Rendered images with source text
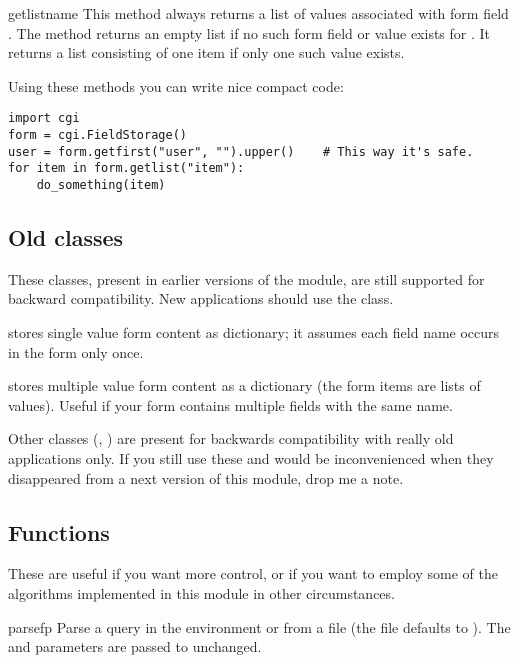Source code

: \begin{methoddesc}[FieldStorage]{getlist}{name}
  This method always returns a list of values associated with form
  field .  The method returns an empty list if no such form
  field or value exists for .  It returns a list consisting
  of one item if only one such value exists.
\end{methoddesc}

Using these methods you can write nice compact code:

\begin{verbatim}
import cgi
form = cgi.FieldStorage()
user = form.getfirst("user", "").upper()    # This way it's safe.
for item in form.getlist("item"):
    do_something(item)
\end{verbatim}


\subsection{Old classes}

These classes, present in earlier versions of the  module,
are still supported for backward compatibility.  New applications
should use the  class.

 stores single value form content as
dictionary; it assumes each field name occurs in the form only once.

 stores multiple value form content as a
dictionary (the form items are lists of values).  Useful if your form
contains multiple fields with the same name.

Other classes (, ) are
present for backwards compatibility with really old applications only.
If you still use these and would be inconvenienced when they
disappeared from a next version of this module, drop me a note.


\subsection{Functions}

These are useful if you want more control, or if you want to employ
some of the algorithms implemented in this module in other
circumstances.

\begin{funcdesc}{parse}{fp}
  Parse a query in the environment or from a file (the file defaults
  to ).  The  and
   parameters are passed to 
  unchanged.
\end{funcdesc}

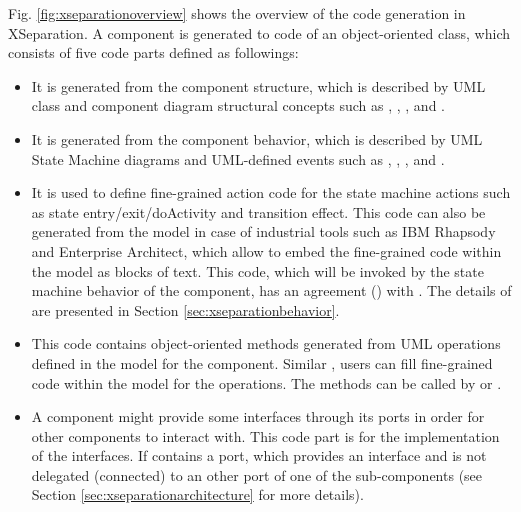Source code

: Fig. \ref{fig:xseparationoverview} shows the overview of the code generation in XSeparation.
A component  is generated to code of an object-oriented class, which consists of five code parts defined as followings:
\begin{itemize}
	\item {} It is generated from the component structure, which is described by UML class and component diagram structural concepts such as , , , and .
	
	\item {} It is generated from the component behavior, which is described by UML State Machine diagrams and UML-defined events such as , , , and .
	
	\item {} It is used to define fine-grained action code for the state machine actions such as state entry/exit/doActivity and transition effect.
	This code can also be generated from the model in case of industrial tools such as IBM Rhapsody and Enterprise Architect, which allow to embed the fine-grained code within the model as blocks of text.
	This code, which will be invoked by the state machine behavior of the component, has an agreement () with .
	The details of  are presented in Section \ref{sec:xseparationbehavior}. 
	
	\item {} This code contains object-oriented methods generated from UML operations defined in the model for the component.
	Similar , users can fill fine-grained code within the model for the operations.
	The methods can be called by  or .
	
	\item {} A component might provide some interfaces through its ports in order for other components to interact with. 
	This code part is for the implementation of the interfaces.
	If  contains a port, which provides an interface and is not delegated (connected) to an other port of one of the sub-components (see Section \ref{sec:xseparationarchitecture} for more details).  
	
\end{itemize}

▶ Your task
Ending at the line with "and transition effect.", reproduce exactly the lines that begin at the top of the data, and include no pictures.

▶ Result
Source code

: \begin{methoddesc}[FieldStorage]{getlist}{name}
  This method always returns a list of values associated with form
  field .  The method returns an empty list if no such form
  field or value exists for .  It returns a list consisting
  of one item if only one such value exists.
\end{methoddesc}

Using these methods you can write nice compact code:

\begin{verbatim}
import cgi
form = cgi.FieldStorage()
user = form.getfirst("user", "").upper()    # This way it's safe.
for item in form.getlist("item"):
    do_something(item)
\end{verbatim}


\subsection{Old classes}

These classes, present in earlier versions of the  module,
are still supported for backward compatibility.  New applications
should use the  class.

 stores single value form content as
dictionary; it assumes each field name occurs in the form only once.

 stores multiple value form content as a
dictionary (the form items are lists of values).  Useful if your form
contains multiple fields with the same name.

Other classes (, ) are
present for backwards compatibility with really old applications only.
If you still use these and would be inconvenienced when they
disappeared from a next version of this module, drop me a note.


\subsection{Functions}

These are useful if you want more control, or if you want to employ
some of the algorithms implemented in this module in other
circumstances.

\begin{funcdesc}{parse}{fp}
  Parse a query in the environment or from a file (the file defaults
  to ).  The  and
   parameters are passed to 
  unchanged.
\end{funcdesc}

Source code

: Fig. \ref{fig:xseparationoverview} shows the overview of the code generation in XSeparation.
A component  is generated to code of an object-oriented class, which consists of five code parts defined as followings:
\begin{itemize}
	\item {} It is generated from the component structure, which is described by UML class and component diagram structural concepts such as , , , and .
	
	\item {} It is generated from the component behavior, which is described by UML State Machine diagrams and UML-defined events such as , , , and .
	
	\item {} It is used to define fine-grained action code for the state machine actions such as state entry/exit/doActivity and transition effect.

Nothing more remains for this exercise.